An Introduction to Business Continuity Management

While some organizations rely heavily on insurance to see them through a major incident, it is important to realize that this is not a fail-safe strategy. In fact, it is estimated that when a major incident does occur, for every £1 of insured costs, uninsured costs of up to £36 can also be incurred by intangible losses, such as management time, and adverse publicity. This is sometimes referred to as ‘the loss iceberg’, because the greatest threats or costs to the organization are hidden. [4]

These statistics send out a very clear message: BCM is essential, not optional, for organizations that want to safeguard their long-term survival.

The good news is that once in place, an effective Business Continuity Plan can reduce losses by up to 90%, should an incident occur.[5]

Who Needs BCM?

The terrible events of 11 September 2001 provided a stark reminder to organizations, large and small, about the importance of comprehensive Business Continuity provision.

In New York, global financial firm Merrill Lynch, with four large downtown offices, found that after the disaster it had 9,000 staff without any office space to work in.[6] Despite being several thousand miles from the scene, 58% of UK organizations were also affected by the disaster, with one in eight experiencing serious disruption.[7]

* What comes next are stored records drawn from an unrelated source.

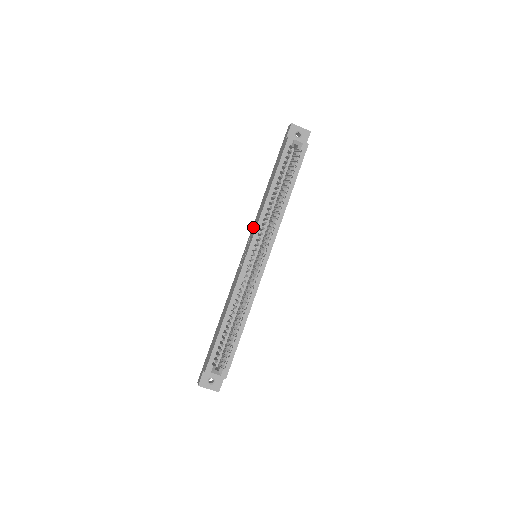
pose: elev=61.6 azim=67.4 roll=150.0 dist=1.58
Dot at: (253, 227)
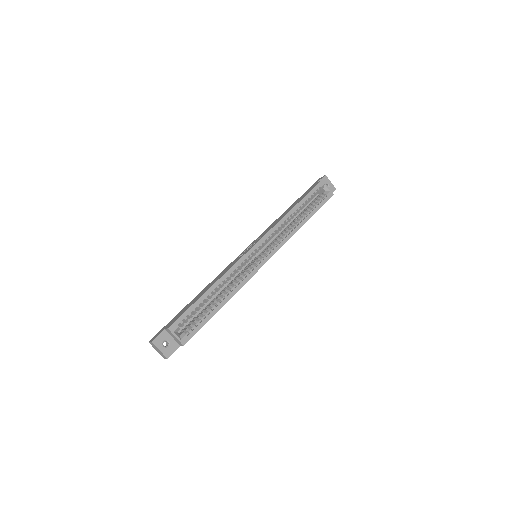
Dot at: (263, 232)
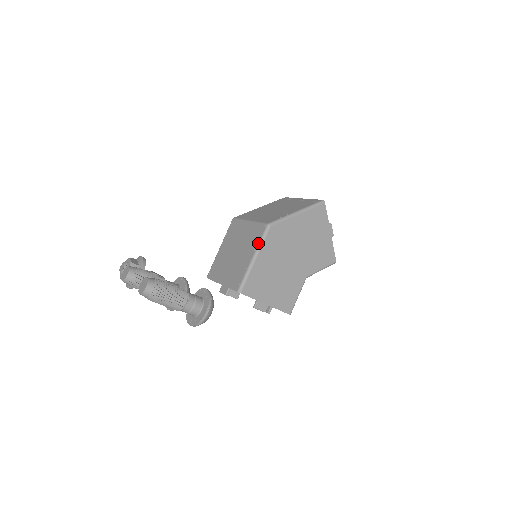
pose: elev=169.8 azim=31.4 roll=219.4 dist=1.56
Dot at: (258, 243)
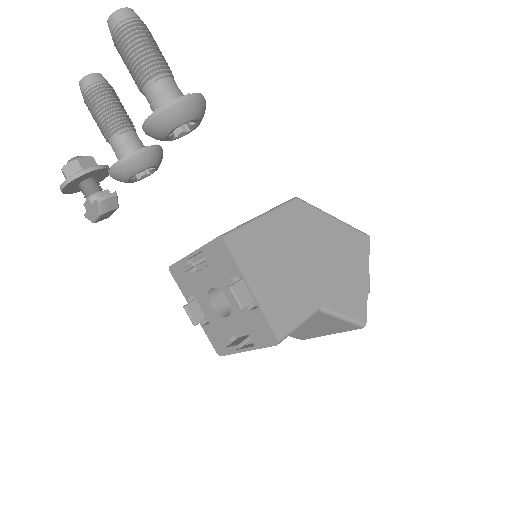
Dot at: occluded
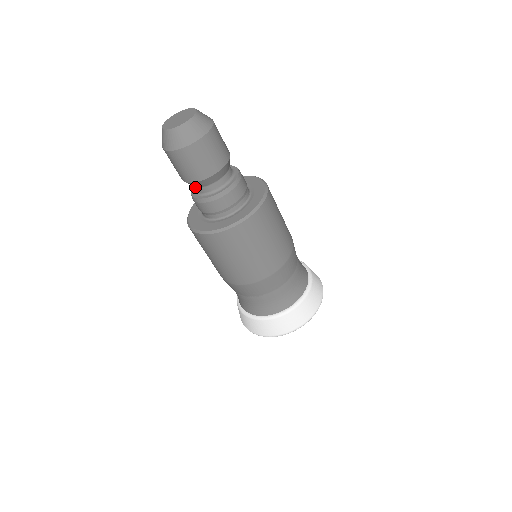
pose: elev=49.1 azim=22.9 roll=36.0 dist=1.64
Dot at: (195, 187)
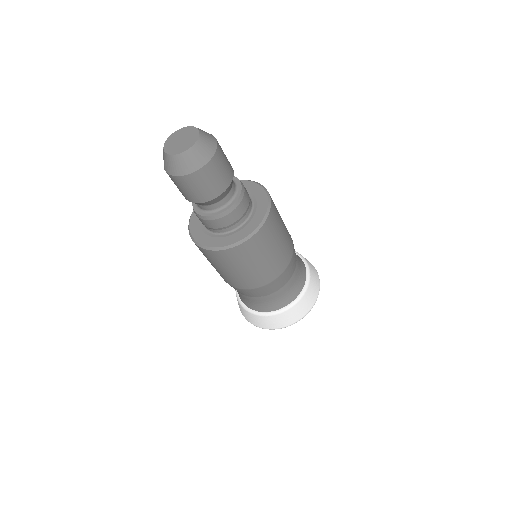
Dot at: (198, 204)
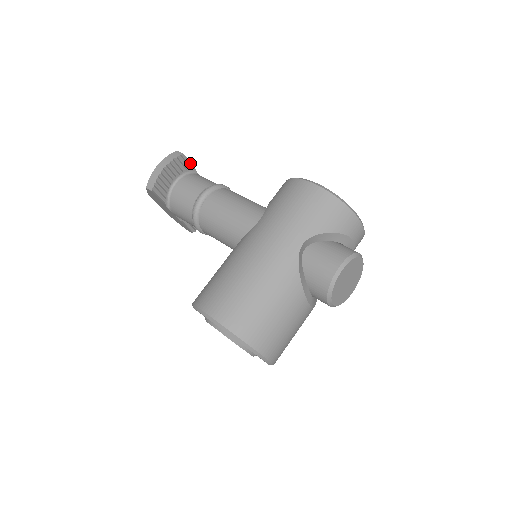
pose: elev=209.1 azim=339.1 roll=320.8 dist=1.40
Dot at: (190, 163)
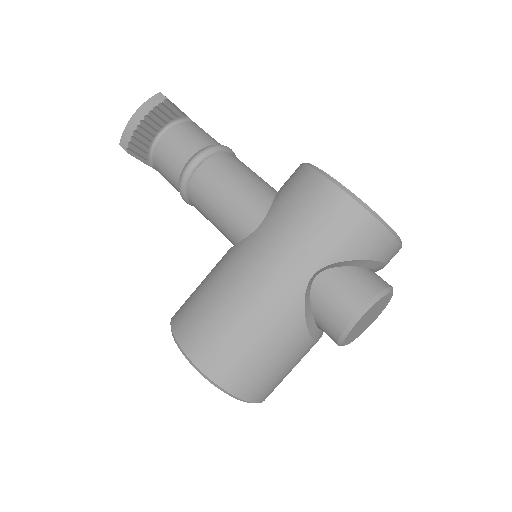
Dot at: (179, 109)
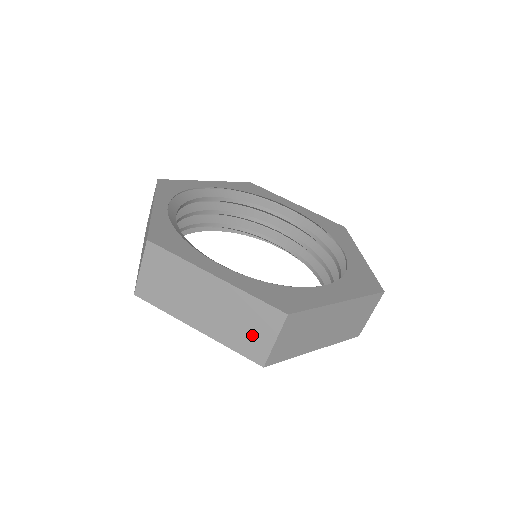
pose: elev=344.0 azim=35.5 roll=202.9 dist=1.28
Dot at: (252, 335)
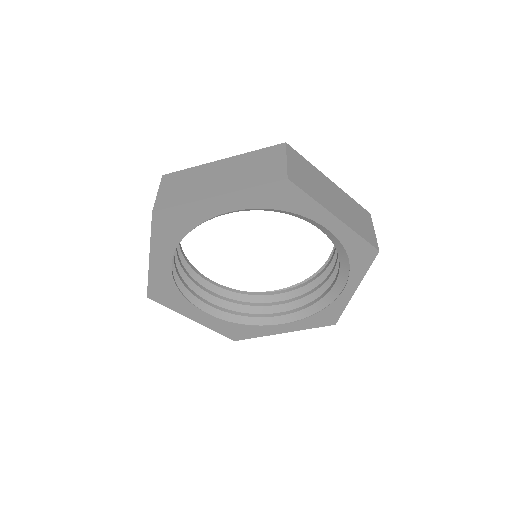
Dot at: occluded
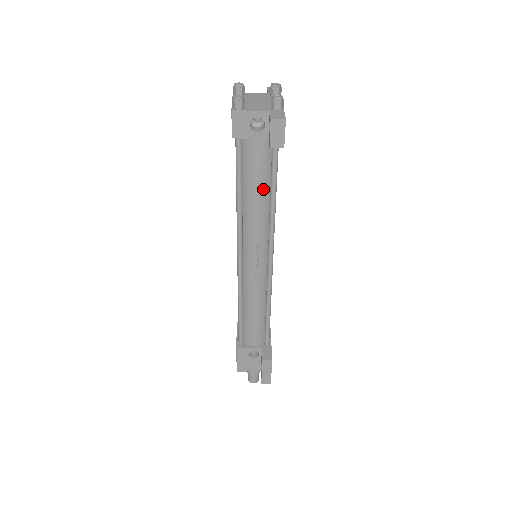
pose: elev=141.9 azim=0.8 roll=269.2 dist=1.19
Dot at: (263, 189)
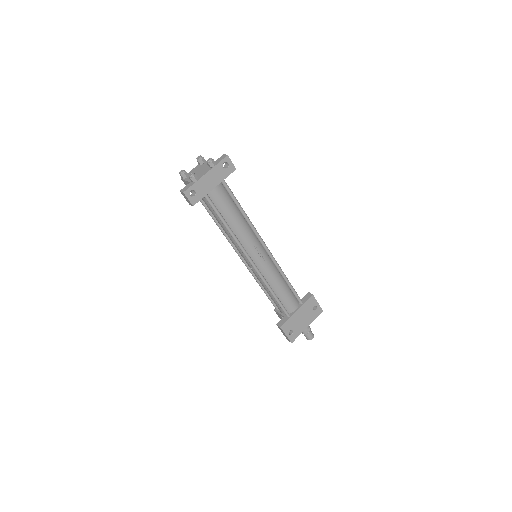
Dot at: (220, 221)
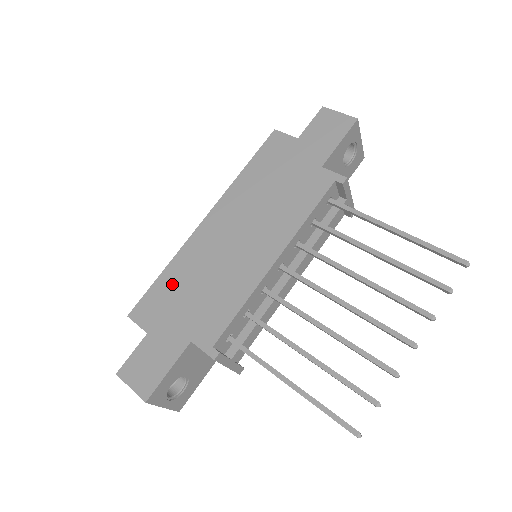
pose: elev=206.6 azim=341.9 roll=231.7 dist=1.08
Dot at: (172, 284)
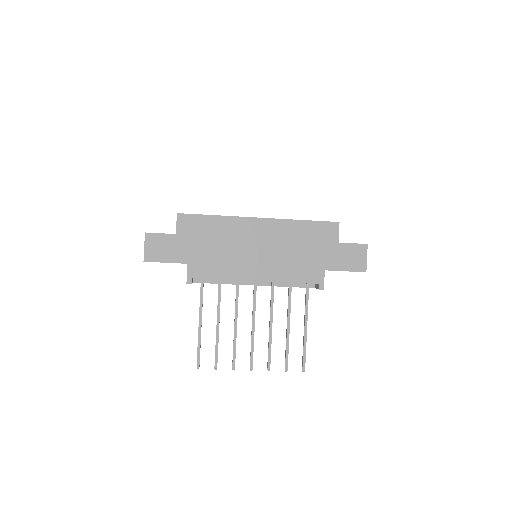
Dot at: (210, 228)
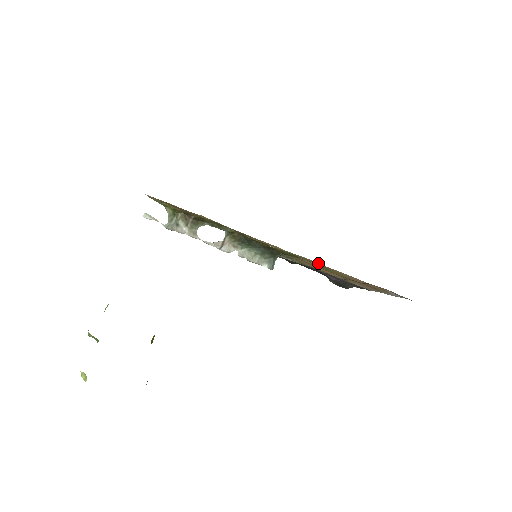
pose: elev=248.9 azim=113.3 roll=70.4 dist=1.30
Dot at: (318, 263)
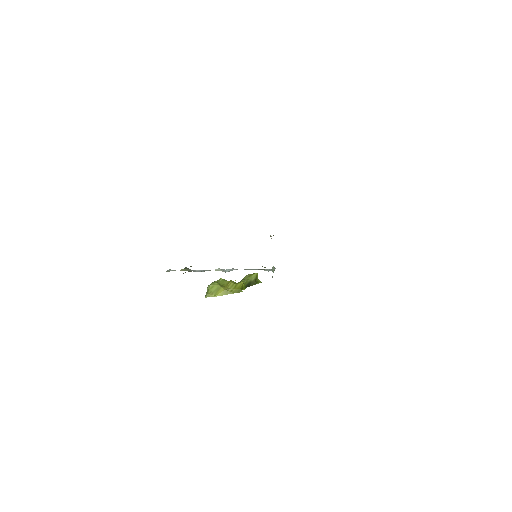
Dot at: occluded
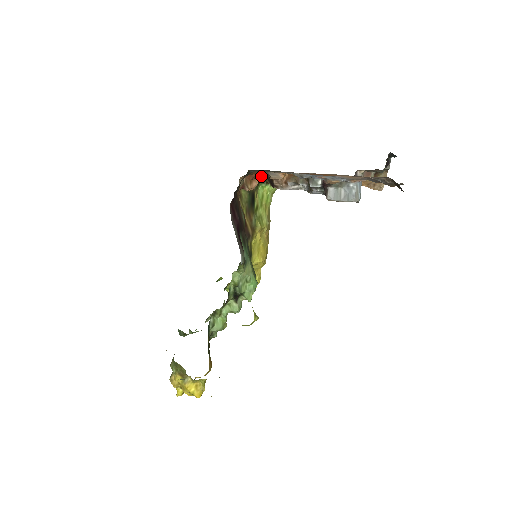
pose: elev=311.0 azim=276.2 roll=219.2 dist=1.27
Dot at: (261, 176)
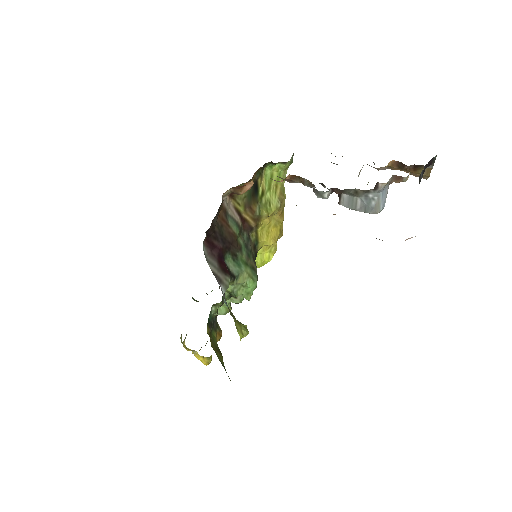
Dot at: occluded
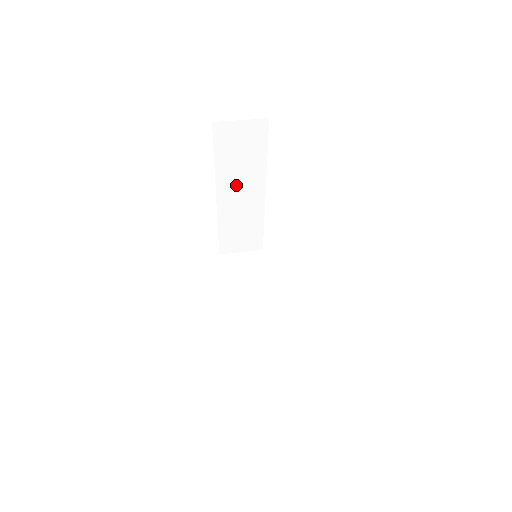
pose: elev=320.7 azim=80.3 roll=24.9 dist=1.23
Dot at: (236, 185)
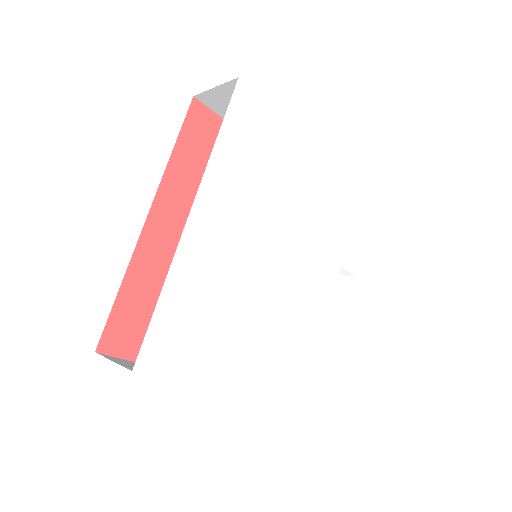
Dot at: occluded
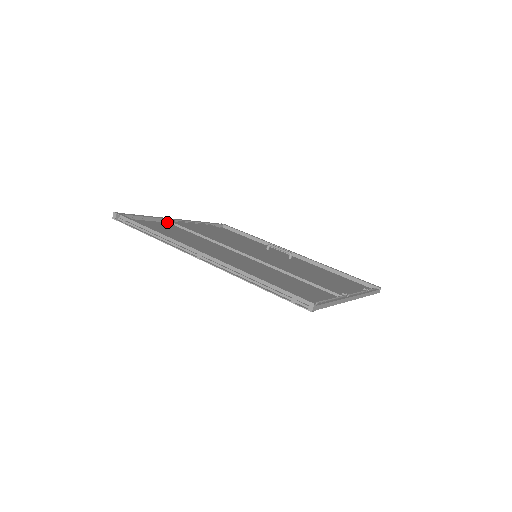
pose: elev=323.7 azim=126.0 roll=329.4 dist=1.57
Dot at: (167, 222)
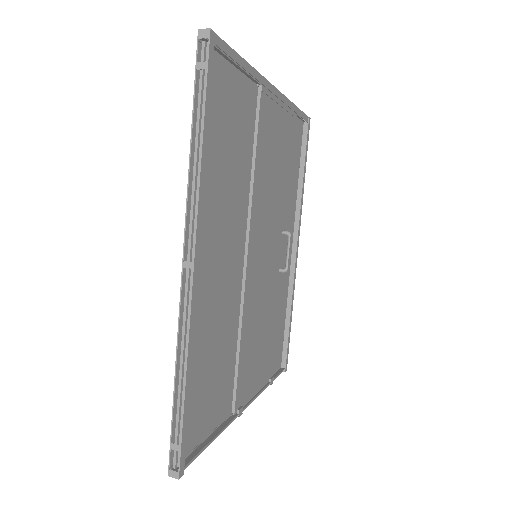
Dot at: (258, 84)
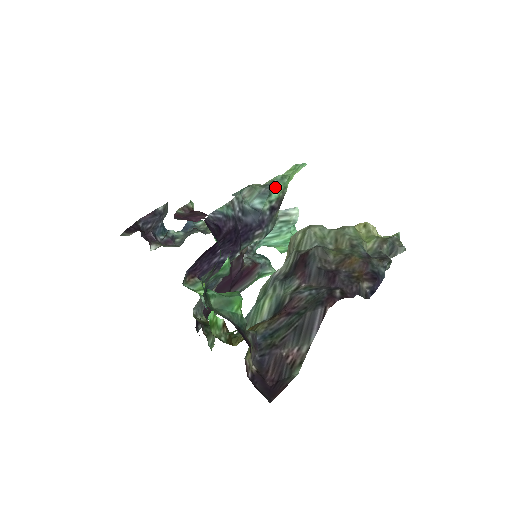
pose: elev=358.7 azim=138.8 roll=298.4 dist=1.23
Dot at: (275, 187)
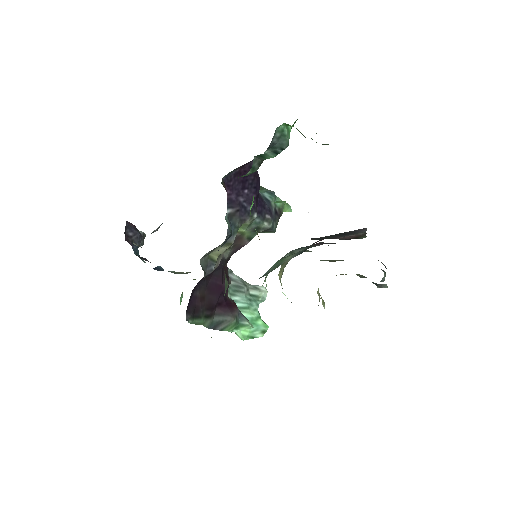
Dot at: (277, 198)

Even though the majority of incidents that organizations face will be far less dramatic, it is advisable for all organizations to turn their attention to BCM if they haven’t already done so.

What Should BCM Cover?

BCM should assess the risks, and plan for recovery, for every conceivable disruption an organization might have to cope with. Generally these threats can be broken down into:

• natural disasters – e.g. fire or flood
• technical problems – e.g. systems failure or power failure
• human error or incompetence
• acts of malice – e.g. terrorism, arson, computer viruses
• economic disasters – e.g. a stock market crash

Without proper BCM, such disruptions can result in:

• loss of contracts
• loss of reputation
• human resources problems
• higher insurance premiums

The ultimate worst-case scenario, of course, is that the organization will fail altogether.

What is the BCM Process?

You will find an in-depth eight-stage plan for BCM in our article 8 Steps to Business Continuity Management, but as an overview, BCM should cover the following five steps:

• analyze your organization
• assess the risks
• develop a strategy
• develop a Business Continuity Plan
• rehearse the Plan

One aspect of BCM that merits special attention is media management. The organization that fails to communicate well with its customers, suppliers, employees or the public in a crisis risks damaging its reputation amongst these groups. This in turn can impact on profits.

Worryingly, a recent Business Continuity Institute survey revealed that only 16% of companies have a Business Continuity strategy with provision for protecting their reputation.[8]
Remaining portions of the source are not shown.